> **DATASET RECORDS**
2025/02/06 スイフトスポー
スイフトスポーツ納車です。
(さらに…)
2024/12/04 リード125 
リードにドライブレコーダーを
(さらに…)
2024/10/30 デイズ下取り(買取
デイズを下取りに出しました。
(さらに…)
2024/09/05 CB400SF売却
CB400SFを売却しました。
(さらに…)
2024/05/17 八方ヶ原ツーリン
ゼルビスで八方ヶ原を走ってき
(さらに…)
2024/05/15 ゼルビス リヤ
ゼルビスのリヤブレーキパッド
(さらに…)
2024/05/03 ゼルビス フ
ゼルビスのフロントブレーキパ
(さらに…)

> **HOW TO COMPLETE THIS TASK**
Print all of the entries exactly as they are written.

> **RESULT OF THE EXERCISE**
2025/02/06 スイフトスポー
スイフトスポーツ納車です。
(さらに…)
2024/12/04 リード125 
リードにドライブレコーダーを
(さらに…)
2024/10/30 デイズ下取り(買取
デイズを下取りに出しました。
(さらに…)
2024/09/05 CB400SF売却
CB400SFを売却しました。
(さらに…)
2024/05/17 八方ヶ原ツーリン
ゼルビスで八方ヶ原を走ってき
(さらに…)
2024/05/15 ゼルビス リヤ
ゼルビスのリヤブレーキパッド
(さらに…)
2024/05/03 ゼルビス フ
ゼルビスのフロントブレーキパ
(さらに…)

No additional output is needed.